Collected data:

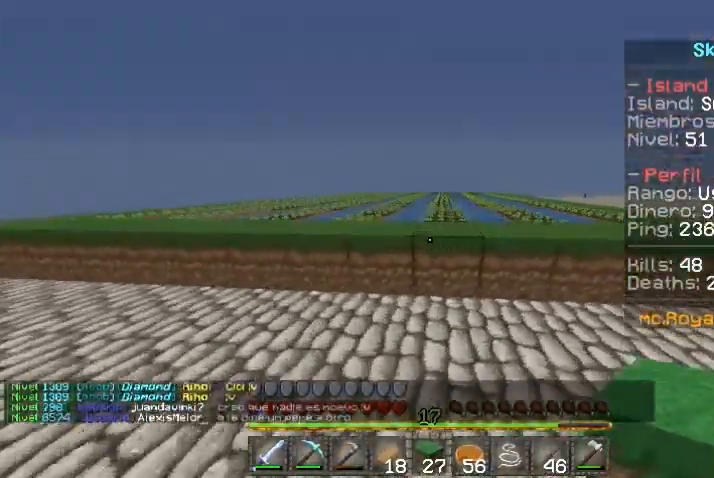
Gameplay with keyboard and mouse; each line is a JSON object with the keys and mouse buttons held at the frame after it. "events" lists presses ("down") and releases ("up") of "a", "d", "s", "w", "mouse_left" and "mouse_right" between this image and that frame as [ms after this image, input, new state], when the widget could be followed in between. "mouse_left", "mouse_right" = the "left", "right" buttons of the "mouse" list. No other keys are recorded. Fast repeated clicks can show as one long hold. Mouse movement is not recorded.
{"keys": ["a", "s"], "mouse": [], "events": [[100, "w", "up"], [333, "s", "down"]]}
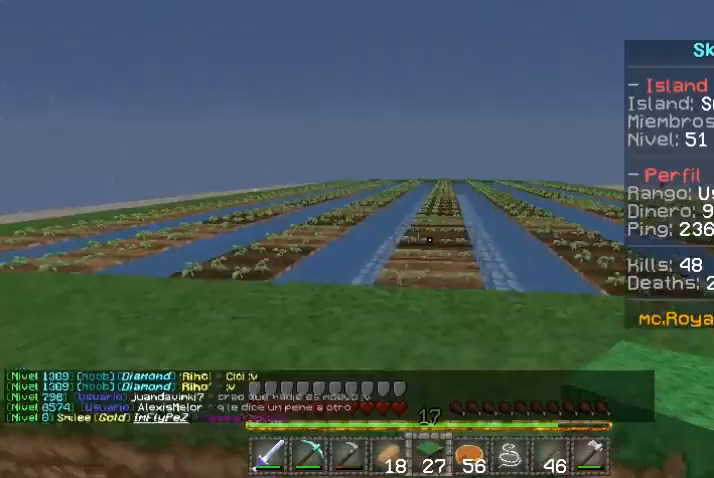
{"keys": ["w"], "mouse": [], "events": [[100, "s", "up"], [233, "w", "down"], [300, "a", "up"]]}
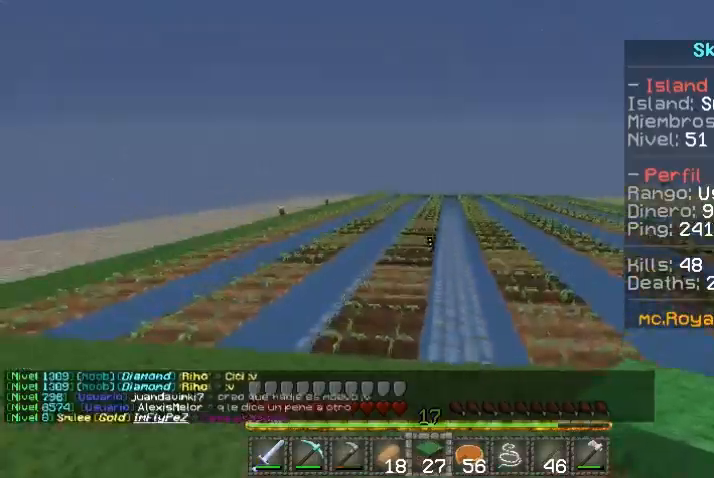
{"keys": [], "mouse": [], "events": [[200, "w", "up"]]}
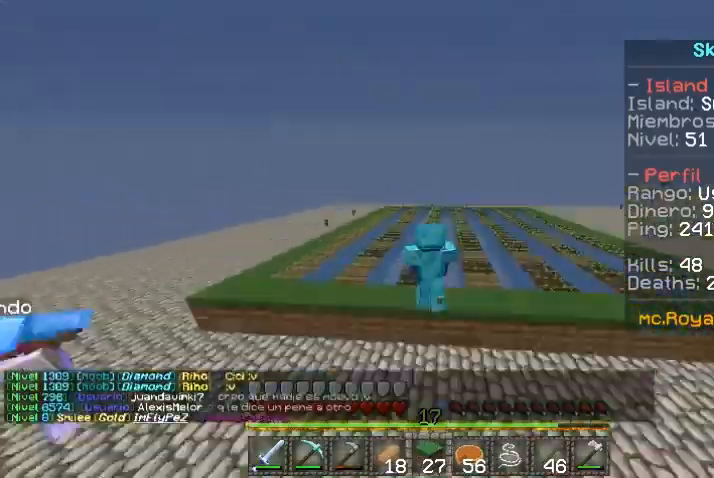
{"keys": [], "mouse": [], "events": []}
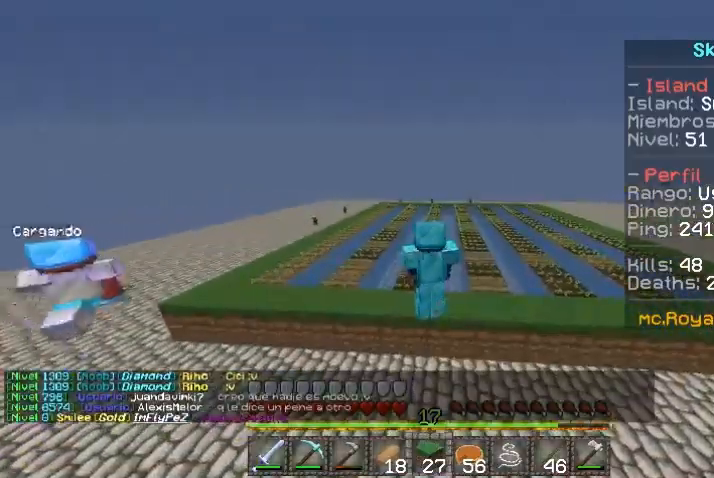
{"keys": [], "mouse": [], "events": []}
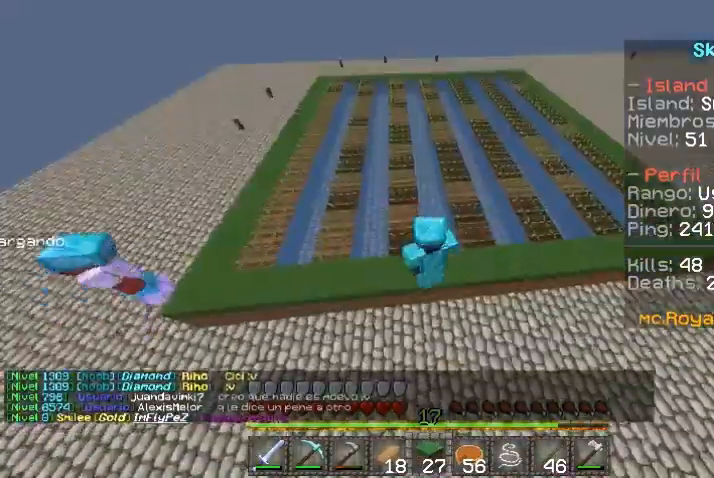
{"keys": [], "mouse": [], "events": []}
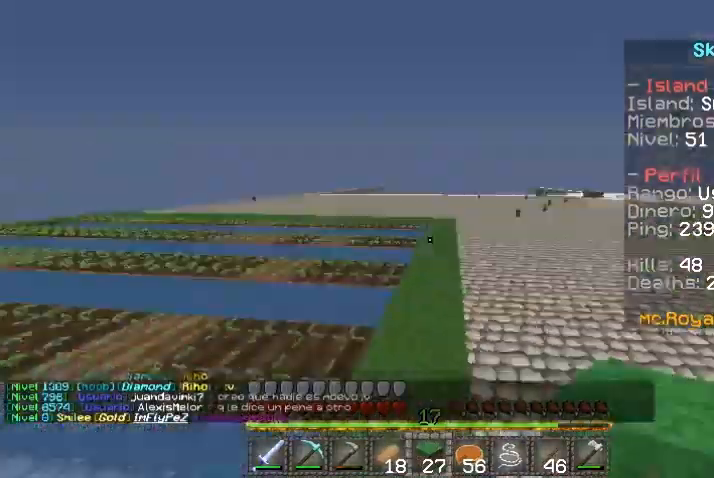
{"keys": [], "mouse": [], "events": []}
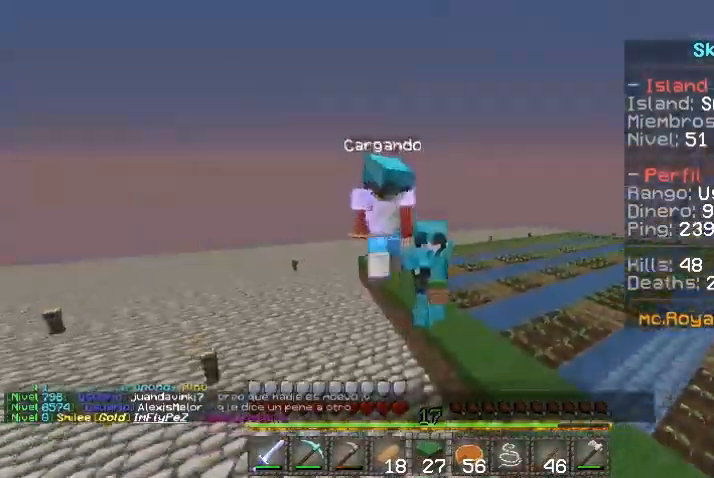
{"keys": [], "mouse": [], "events": []}
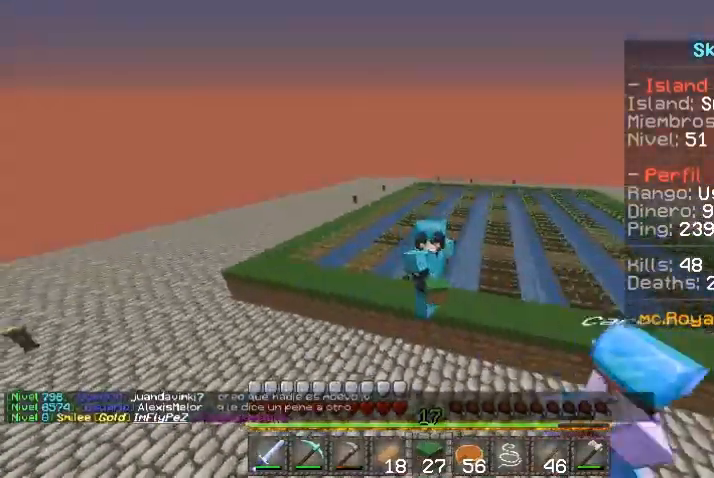
{"keys": [], "mouse": []}
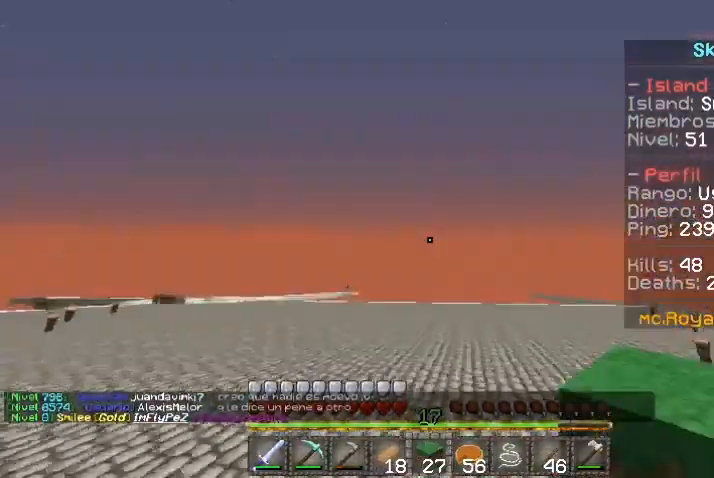
{"keys": [], "mouse": [], "events": []}
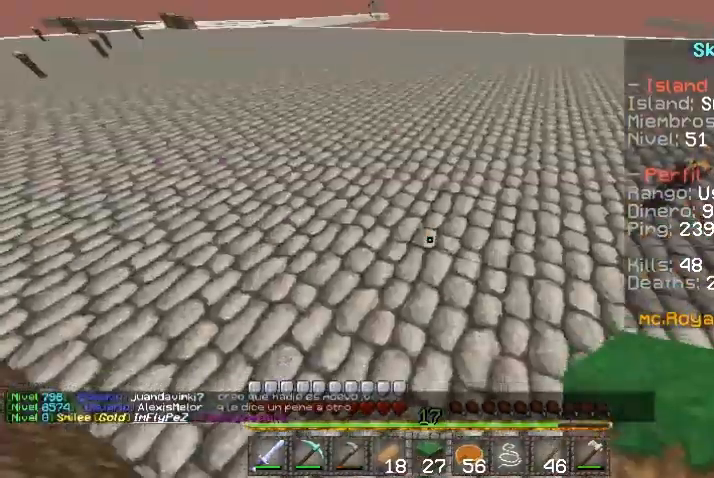
{"keys": [], "mouse": ["right"], "events": [[500, "mouse_right", "down"]]}
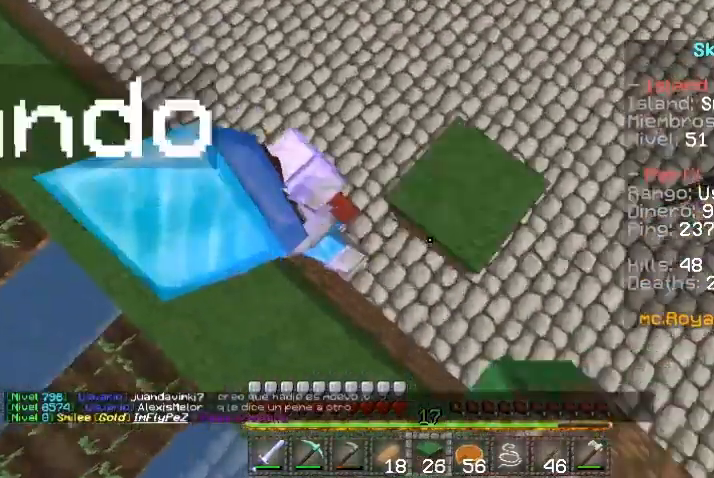
{"keys": ["a"], "mouse": [], "events": [[33, "mouse_right", "up"], [167, "d", "down"], [400, "d", "up"], [400, "mouse_right", "down"], [433, "mouse_right", "up"], [500, "a", "down"]]}
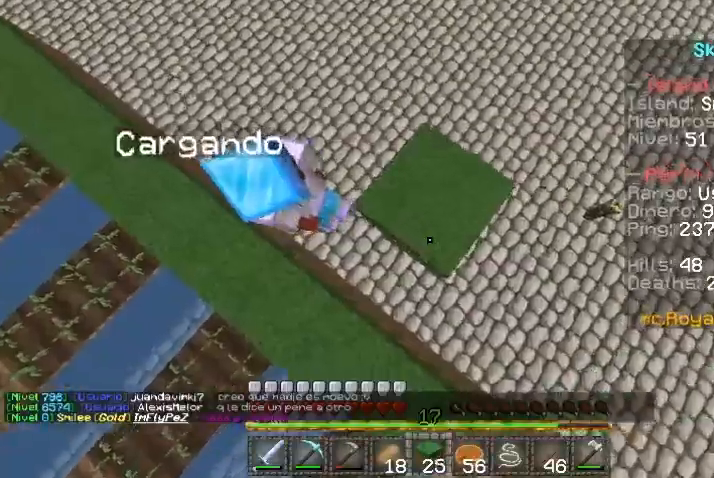
{"keys": ["a"], "mouse": [], "events": [[33, "a", "up"], [467, "a", "down"]]}
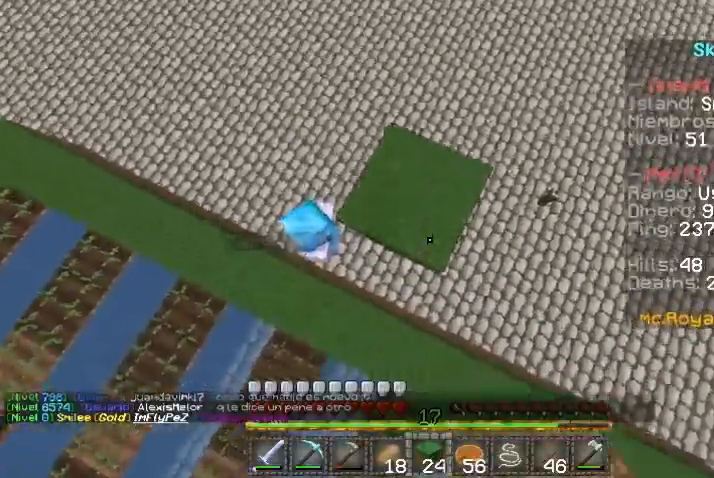
{"keys": ["w"], "mouse": [], "events": [[100, "a", "up"], [233, "w", "down"]]}
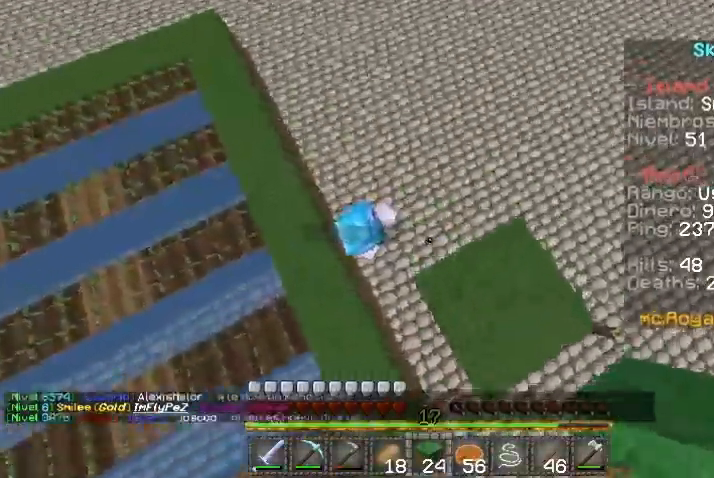
{"keys": ["d"], "mouse": [], "events": [[33, "a", "down"], [100, "a", "up"], [300, "a", "down"], [300, "w", "up"], [333, "a", "up"], [433, "d", "down"]]}
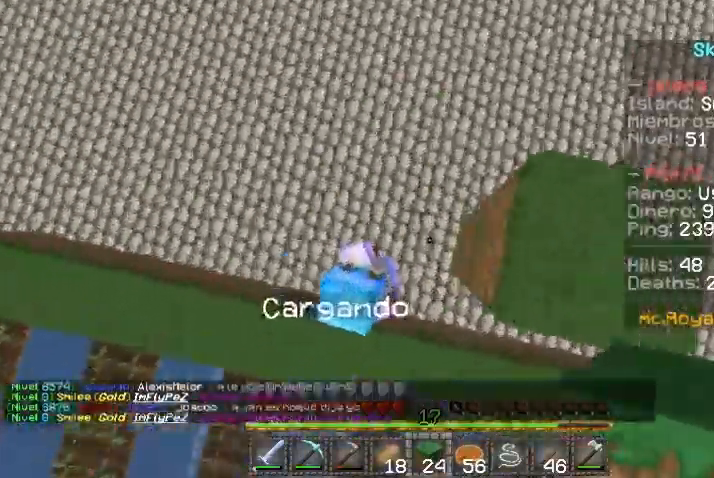
{"keys": [], "mouse": ["right"], "events": [[33, "d", "up"], [167, "mouse_right", "down"], [233, "mouse_right", "up"], [300, "s", "down"], [400, "s", "up"], [500, "mouse_right", "down"]]}
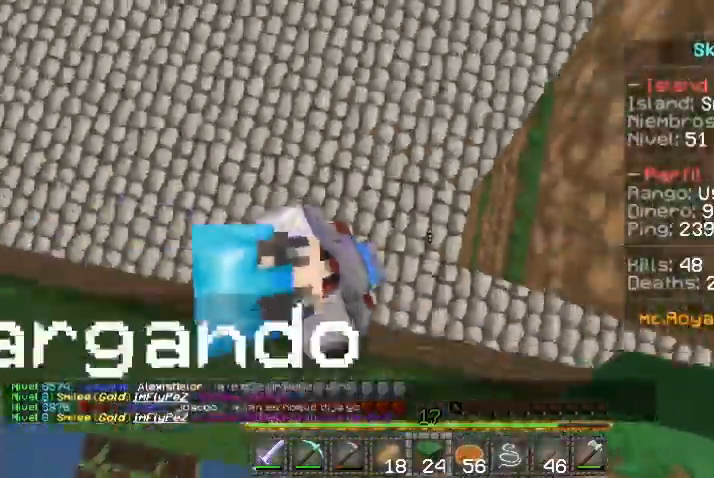
{"keys": [], "mouse": [], "events": [[100, "mouse_right", "up"]]}
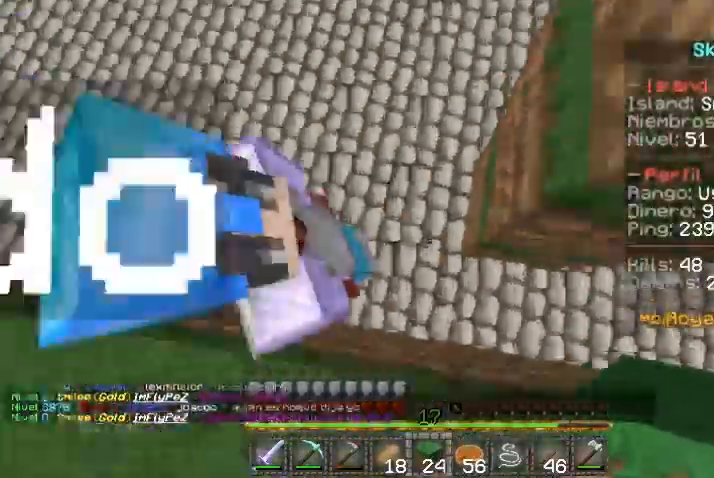
{"keys": [], "mouse": [], "events": [[33, "w", "down"], [100, "mouse_right", "down"], [200, "mouse_right", "up"], [200, "w", "up"]]}
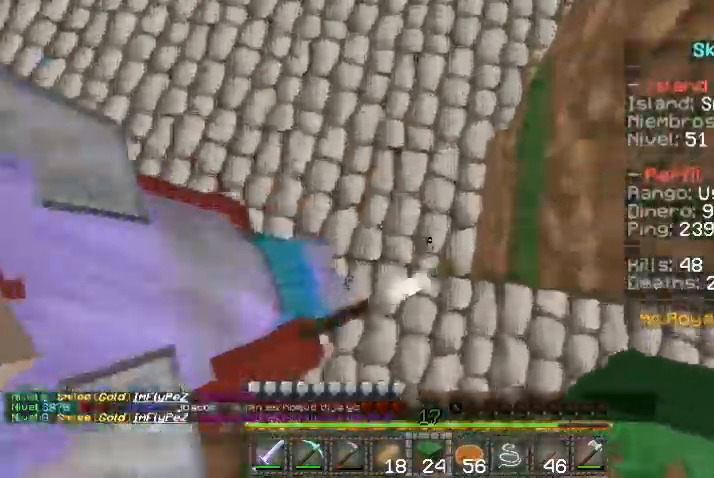
{"keys": [], "mouse": [], "events": [[167, "w", "down"], [300, "w", "up"], [333, "mouse_right", "down"], [400, "a", "down"], [400, "mouse_right", "up"], [433, "a", "up"]]}
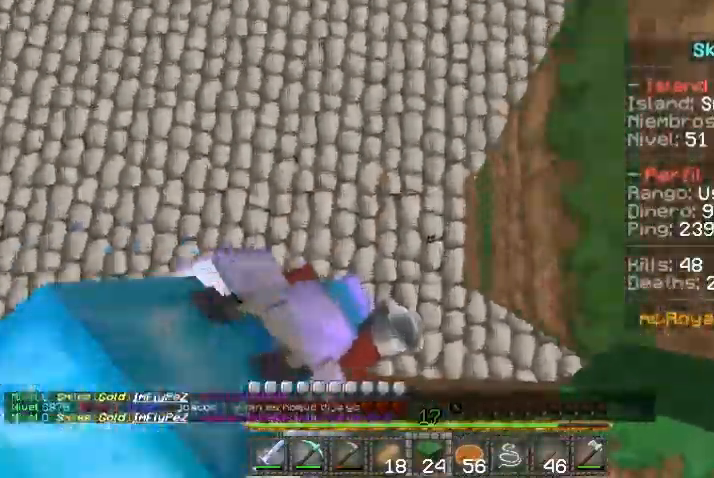
{"keys": ["w"], "mouse": [], "events": [[500, "w", "down"]]}
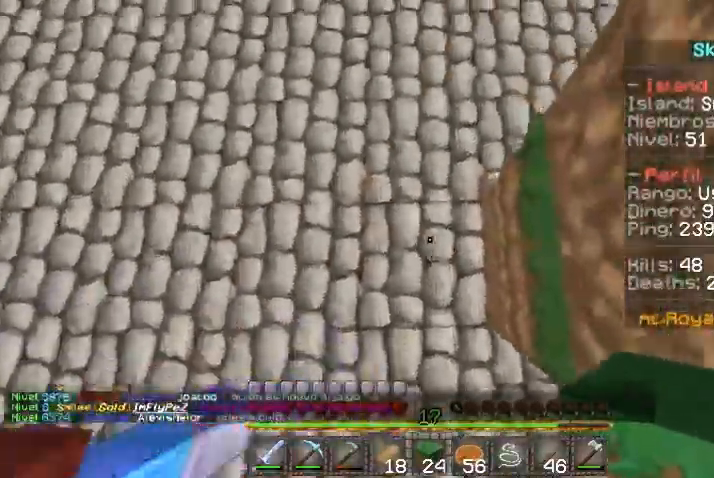
{"keys": [], "mouse": [], "events": [[133, "a", "down"], [200, "w", "up"], [233, "w", "down"], [400, "w", "up"], [500, "a", "up"]]}
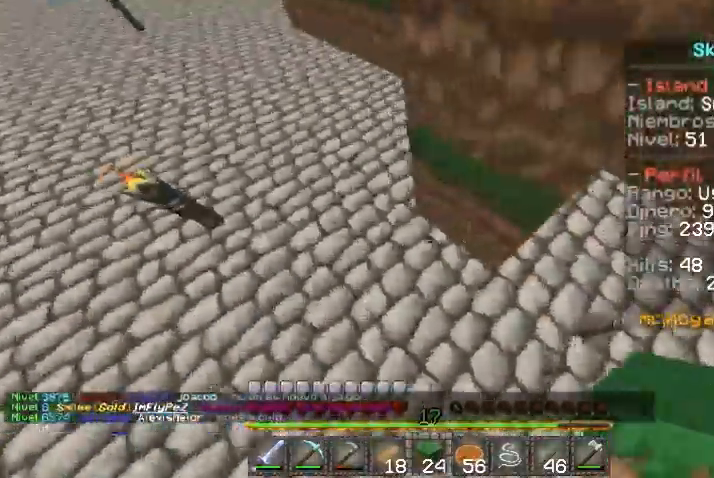
{"keys": ["d"], "mouse": [], "events": [[100, "a", "down"], [233, "a", "up"], [500, "d", "down"]]}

#### What is expected:
Give the records back verbatim, pictures excluded.

#### Response box:
Gameplay with keyboard and mouse; each line is a JSON object with the keys and mouse buttons held at the frame after it. "events" lists presses ("down") and releases ("up") of "a", "d", "s", "w", "mouse_left" and "mouse_right" between this image and that frame as [ms after this image, input, new state], when the widget could be followed in between. "mouse_left", "mouse_right" = the "left", "right" buttons of the "mouse" list. No other keys are recorded. Fast repeated clicks can show as one long hold. Mouse movement is not recorded.
{"keys": ["a", "s"], "mouse": [], "events": [[100, "w", "up"], [333, "s", "down"]]}
{"keys": ["w"], "mouse": [], "events": [[100, "s", "up"], [233, "w", "down"], [300, "a", "up"]]}
{"keys": [], "mouse": [], "events": [[200, "w", "up"]]}
{"keys": [], "mouse": [], "events": []}
{"keys": [], "mouse": [], "events": []}
{"keys": [], "mouse": [], "events": []}
{"keys": [], "mouse": [], "events": []}
{"keys": [], "mouse": [], "events": []}
{"keys": [], "mouse": []}
{"keys": [], "mouse": [], "events": []}
{"keys": [], "mouse": ["right"], "events": [[500, "mouse_right", "down"]]}
{"keys": ["a"], "mouse": [], "events": [[33, "mouse_right", "up"], [167, "d", "down"], [400, "d", "up"], [400, "mouse_right", "down"], [433, "mouse_right", "up"], [500, "a", "down"]]}
{"keys": ["a"], "mouse": [], "events": [[33, "a", "up"], [467, "a", "down"]]}
{"keys": ["w"], "mouse": [], "events": [[100, "a", "up"], [233, "w", "down"]]}
{"keys": ["d"], "mouse": [], "events": [[33, "a", "down"], [100, "a", "up"], [300, "a", "down"], [300, "w", "up"], [333, "a", "up"], [433, "d", "down"]]}
{"keys": [], "mouse": ["right"], "events": [[33, "d", "up"], [167, "mouse_right", "down"], [233, "mouse_right", "up"], [300, "s", "down"], [400, "s", "up"], [500, "mouse_right", "down"]]}
{"keys": [], "mouse": [], "events": [[100, "mouse_right", "up"]]}
{"keys": [], "mouse": [], "events": [[33, "w", "down"], [100, "mouse_right", "down"], [200, "mouse_right", "up"], [200, "w", "up"]]}
{"keys": [], "mouse": [], "events": [[167, "w", "down"], [300, "w", "up"], [333, "mouse_right", "down"], [400, "a", "down"], [400, "mouse_right", "up"], [433, "a", "up"]]}
{"keys": ["w"], "mouse": [], "events": [[500, "w", "down"]]}
{"keys": [], "mouse": [], "events": [[133, "a", "down"], [200, "w", "up"], [233, "w", "down"], [400, "w", "up"], [500, "a", "up"]]}
{"keys": ["d"], "mouse": [], "events": [[100, "a", "down"], [233, "a", "up"], [500, "d", "down"]]}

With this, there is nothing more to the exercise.